● What you have to do
Below are the records; copy exactly the stretch from the line containing "power microscopy image" through the line containing "staining of human", both ends included, and nothing else.
§ §
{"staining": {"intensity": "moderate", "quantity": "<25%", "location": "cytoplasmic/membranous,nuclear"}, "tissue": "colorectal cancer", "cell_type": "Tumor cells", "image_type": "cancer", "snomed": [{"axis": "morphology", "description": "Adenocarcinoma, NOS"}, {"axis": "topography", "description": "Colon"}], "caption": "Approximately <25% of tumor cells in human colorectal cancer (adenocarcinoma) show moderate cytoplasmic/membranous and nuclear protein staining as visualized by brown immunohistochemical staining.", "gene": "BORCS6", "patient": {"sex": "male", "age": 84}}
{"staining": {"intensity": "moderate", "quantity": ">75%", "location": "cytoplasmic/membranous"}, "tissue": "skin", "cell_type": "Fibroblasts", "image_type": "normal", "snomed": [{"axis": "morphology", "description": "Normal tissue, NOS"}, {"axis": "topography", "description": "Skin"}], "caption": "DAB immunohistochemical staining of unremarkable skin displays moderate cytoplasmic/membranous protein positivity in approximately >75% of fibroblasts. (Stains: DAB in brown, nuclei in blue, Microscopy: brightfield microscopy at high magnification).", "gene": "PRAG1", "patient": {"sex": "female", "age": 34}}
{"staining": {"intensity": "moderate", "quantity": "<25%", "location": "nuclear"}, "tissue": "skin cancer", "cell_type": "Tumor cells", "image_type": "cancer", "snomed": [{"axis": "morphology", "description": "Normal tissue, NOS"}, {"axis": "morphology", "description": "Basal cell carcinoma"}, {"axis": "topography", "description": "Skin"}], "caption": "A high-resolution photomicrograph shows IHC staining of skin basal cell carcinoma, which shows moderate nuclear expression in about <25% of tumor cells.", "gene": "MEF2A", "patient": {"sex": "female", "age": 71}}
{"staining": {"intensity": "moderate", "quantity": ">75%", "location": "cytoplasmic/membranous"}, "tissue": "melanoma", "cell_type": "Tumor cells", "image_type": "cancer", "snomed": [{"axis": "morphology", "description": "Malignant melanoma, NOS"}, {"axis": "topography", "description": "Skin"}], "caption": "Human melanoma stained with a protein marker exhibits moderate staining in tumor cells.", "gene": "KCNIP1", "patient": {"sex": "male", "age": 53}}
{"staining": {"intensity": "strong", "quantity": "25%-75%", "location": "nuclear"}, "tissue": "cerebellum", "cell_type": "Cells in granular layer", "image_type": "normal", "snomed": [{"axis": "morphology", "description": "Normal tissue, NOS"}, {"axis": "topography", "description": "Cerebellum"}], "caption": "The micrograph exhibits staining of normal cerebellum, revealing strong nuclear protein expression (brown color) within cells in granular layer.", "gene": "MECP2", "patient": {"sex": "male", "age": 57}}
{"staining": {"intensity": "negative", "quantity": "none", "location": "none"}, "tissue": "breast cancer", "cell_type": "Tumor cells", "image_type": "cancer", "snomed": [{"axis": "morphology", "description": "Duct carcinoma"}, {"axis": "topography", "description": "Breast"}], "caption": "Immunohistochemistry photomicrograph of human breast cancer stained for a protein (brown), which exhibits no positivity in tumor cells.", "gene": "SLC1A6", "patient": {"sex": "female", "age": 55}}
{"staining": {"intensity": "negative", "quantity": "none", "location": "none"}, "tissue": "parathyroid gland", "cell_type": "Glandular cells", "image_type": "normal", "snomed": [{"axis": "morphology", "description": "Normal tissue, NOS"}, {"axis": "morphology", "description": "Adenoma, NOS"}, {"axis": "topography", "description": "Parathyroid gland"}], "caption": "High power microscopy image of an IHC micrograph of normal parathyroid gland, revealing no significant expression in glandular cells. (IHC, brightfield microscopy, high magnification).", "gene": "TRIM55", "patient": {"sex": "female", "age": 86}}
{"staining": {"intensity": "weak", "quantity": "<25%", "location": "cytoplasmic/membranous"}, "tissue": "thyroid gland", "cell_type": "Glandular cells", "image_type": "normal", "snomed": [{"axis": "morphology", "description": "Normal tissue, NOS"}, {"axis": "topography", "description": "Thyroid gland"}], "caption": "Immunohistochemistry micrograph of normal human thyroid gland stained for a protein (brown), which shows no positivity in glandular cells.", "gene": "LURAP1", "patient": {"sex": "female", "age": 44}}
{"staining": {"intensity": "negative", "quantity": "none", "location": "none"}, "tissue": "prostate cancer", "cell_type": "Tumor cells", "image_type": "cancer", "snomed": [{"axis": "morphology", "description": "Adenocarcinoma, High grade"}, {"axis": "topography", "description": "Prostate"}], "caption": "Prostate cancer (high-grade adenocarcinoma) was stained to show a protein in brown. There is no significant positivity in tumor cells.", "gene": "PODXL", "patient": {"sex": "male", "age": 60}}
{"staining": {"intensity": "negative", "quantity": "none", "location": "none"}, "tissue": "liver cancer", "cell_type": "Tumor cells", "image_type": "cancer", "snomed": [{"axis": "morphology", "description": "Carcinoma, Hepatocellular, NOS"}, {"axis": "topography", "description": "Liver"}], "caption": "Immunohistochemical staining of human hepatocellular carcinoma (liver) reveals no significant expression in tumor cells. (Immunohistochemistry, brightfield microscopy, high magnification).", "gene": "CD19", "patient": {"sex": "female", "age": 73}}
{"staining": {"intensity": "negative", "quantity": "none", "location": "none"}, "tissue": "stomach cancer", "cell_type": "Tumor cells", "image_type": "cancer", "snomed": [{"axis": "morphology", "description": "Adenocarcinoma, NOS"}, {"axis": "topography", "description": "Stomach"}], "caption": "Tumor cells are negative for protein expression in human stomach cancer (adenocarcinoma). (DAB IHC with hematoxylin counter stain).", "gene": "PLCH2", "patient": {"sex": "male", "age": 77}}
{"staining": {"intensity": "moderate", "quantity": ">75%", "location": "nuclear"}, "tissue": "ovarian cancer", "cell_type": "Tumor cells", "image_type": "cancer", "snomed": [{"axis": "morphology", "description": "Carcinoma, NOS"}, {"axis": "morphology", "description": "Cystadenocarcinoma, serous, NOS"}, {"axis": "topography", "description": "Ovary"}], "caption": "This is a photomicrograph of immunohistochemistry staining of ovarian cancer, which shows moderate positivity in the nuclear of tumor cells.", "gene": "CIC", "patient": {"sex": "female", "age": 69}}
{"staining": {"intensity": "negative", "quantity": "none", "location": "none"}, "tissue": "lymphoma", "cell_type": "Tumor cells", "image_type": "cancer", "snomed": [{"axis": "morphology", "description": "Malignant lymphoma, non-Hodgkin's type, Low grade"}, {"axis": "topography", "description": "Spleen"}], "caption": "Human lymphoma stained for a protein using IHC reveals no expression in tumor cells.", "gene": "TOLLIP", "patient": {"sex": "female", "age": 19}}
§ §
● Solution
{"staining": {"intensity": "negative", "quantity": "none", "location": "none"}, "tissue": "parathyroid gland", "cell_type": "Glandular cells", "image_type": "normal", "snomed": [{"axis": "morphology", "description": "Normal tissue, NOS"}, {"axis": "morphology", "description": "Adenoma, NOS"}, {"axis": "topography", "description": "Parathyroid gland"}], "caption": "High power microscopy image of an IHC micrograph of normal parathyroid gland, revealing no significant expression in glandular cells. (IHC, brightfield microscopy, high magnification).", "gene": "TRIM55", "patient": {"sex": "female", "age": 86}}
{"staining": {"intensity": "weak", "quantity": "<25%", "location": "cytoplasmic/membranous"}, "tissue": "thyroid gland", "cell_type": "Glandular cells", "image_type": "normal", "snomed": [{"axis": "morphology", "description": "Normal tissue, NOS"}, {"axis": "topography", "description": "Thyroid gland"}], "caption": "Immunohistochemistry micrograph of normal human thyroid gland stained for a protein (brown), which shows no positivity in glandular cells.", "gene": "LURAP1", "patient": {"sex": "female", "age": 44}}
{"staining": {"intensity": "negative", "quantity": "none", "location": "none"}, "tissue": "prostate cancer", "cell_type": "Tumor cells", "image_type": "cancer", "snomed": [{"axis": "morphology", "description": "Adenocarcinoma, High grade"}, {"axis": "topography", "description": "Prostate"}], "caption": "Prostate cancer (high-grade adenocarcinoma) was stained to show a protein in brown. There is no significant positivity in tumor cells.", "gene": "PODXL", "patient": {"sex": "male", "age": 60}}
{"staining": {"intensity": "negative", "quantity": "none", "location": "none"}, "tissue": "liver cancer", "cell_type": "Tumor cells", "image_type": "cancer", "snomed": [{"axis": "morphology", "description": "Carcinoma, Hepatocellular, NOS"}, {"axis": "topography", "description": "Liver"}], "caption": "Immunohistochemical staining of human hepatocellular carcinoma (liver) reveals no significant expression in tumor cells. (Immunohistochemistry, brightfield microscopy, high magnification).", "gene": "CD19", "patient": {"sex": "female", "age": 73}}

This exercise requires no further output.